__Activity__. From the records below, pull each line that has "details".

__Entries supplied__.
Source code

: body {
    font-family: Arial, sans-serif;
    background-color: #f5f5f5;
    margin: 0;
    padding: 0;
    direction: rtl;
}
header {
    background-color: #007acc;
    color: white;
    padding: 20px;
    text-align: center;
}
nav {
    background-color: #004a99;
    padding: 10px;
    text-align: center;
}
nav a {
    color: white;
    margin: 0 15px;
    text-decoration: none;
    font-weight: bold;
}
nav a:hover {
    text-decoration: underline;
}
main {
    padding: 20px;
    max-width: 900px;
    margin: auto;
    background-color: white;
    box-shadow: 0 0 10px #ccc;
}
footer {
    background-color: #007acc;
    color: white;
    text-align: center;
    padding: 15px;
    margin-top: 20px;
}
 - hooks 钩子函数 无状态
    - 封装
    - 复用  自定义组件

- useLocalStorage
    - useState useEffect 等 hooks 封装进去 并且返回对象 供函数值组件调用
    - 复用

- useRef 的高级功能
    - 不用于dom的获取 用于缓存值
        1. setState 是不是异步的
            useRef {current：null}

==

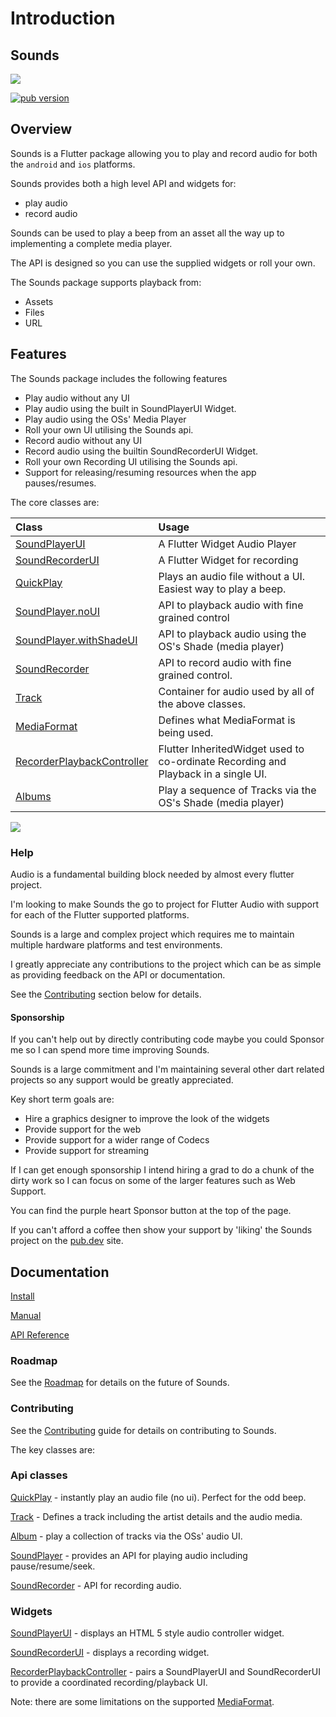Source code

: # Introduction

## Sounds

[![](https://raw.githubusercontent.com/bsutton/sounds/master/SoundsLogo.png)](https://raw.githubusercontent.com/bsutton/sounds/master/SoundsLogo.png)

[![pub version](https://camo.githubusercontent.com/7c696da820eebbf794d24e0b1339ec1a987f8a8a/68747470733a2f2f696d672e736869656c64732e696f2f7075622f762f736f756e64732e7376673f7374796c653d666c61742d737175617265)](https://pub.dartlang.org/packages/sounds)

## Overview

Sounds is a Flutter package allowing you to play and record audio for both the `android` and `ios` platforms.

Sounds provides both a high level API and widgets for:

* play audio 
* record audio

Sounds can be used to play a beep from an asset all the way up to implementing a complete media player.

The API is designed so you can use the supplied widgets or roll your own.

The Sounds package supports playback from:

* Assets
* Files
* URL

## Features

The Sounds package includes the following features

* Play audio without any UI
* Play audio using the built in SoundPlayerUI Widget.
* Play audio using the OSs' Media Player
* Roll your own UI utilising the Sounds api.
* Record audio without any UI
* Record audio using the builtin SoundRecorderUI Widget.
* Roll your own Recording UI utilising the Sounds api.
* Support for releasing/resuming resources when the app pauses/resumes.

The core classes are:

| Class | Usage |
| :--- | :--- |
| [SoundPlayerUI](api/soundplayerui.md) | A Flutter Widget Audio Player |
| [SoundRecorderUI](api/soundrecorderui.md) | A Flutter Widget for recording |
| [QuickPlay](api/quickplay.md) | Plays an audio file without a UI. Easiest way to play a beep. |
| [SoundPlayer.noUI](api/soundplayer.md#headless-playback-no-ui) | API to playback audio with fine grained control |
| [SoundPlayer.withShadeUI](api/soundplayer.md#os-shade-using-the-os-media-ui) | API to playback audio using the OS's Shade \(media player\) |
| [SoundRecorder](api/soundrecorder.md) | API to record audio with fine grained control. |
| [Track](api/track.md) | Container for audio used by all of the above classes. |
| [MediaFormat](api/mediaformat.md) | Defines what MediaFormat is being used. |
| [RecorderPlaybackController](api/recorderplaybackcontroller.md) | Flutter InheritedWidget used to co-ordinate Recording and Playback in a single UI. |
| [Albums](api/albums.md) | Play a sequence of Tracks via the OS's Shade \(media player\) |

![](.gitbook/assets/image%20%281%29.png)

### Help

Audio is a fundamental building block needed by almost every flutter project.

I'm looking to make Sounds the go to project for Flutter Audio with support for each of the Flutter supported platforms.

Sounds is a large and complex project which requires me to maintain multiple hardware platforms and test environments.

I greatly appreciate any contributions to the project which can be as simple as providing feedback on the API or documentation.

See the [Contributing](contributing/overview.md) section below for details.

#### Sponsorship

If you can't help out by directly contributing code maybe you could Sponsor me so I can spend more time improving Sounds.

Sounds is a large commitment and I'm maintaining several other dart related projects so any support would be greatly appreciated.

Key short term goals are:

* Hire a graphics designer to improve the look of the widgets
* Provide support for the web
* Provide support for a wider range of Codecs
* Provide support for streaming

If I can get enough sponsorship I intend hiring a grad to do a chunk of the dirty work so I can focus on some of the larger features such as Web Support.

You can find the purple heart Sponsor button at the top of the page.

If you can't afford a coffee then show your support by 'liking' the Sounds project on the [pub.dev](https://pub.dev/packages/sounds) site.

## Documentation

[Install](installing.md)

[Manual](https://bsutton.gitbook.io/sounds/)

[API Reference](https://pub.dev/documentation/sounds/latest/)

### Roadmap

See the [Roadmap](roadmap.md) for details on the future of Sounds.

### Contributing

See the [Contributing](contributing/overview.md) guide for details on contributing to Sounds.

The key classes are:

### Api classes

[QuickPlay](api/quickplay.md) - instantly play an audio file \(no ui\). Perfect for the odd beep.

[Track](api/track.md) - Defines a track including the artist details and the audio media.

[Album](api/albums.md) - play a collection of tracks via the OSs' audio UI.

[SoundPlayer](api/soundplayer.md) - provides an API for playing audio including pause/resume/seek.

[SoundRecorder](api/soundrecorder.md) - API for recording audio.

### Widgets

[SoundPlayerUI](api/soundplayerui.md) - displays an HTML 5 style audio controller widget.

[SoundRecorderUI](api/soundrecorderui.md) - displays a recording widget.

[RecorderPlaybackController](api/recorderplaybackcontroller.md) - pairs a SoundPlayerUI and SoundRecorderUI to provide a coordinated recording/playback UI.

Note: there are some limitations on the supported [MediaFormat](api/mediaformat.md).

* * *

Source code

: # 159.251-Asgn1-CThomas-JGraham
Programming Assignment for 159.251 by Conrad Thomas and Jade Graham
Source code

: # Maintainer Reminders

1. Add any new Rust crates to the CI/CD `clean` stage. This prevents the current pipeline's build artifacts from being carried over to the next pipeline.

__Output for this exercise__.
See the [Contributing](contributing/overview.md) section below for details.
See the [Roadmap](roadmap.md) for details on the future of Sounds.
See the [Contributing](contributing/overview.md) guide for details on contributing to Sounds.
[Track](api/track.md) - Defines a track including the artist details and the audio media.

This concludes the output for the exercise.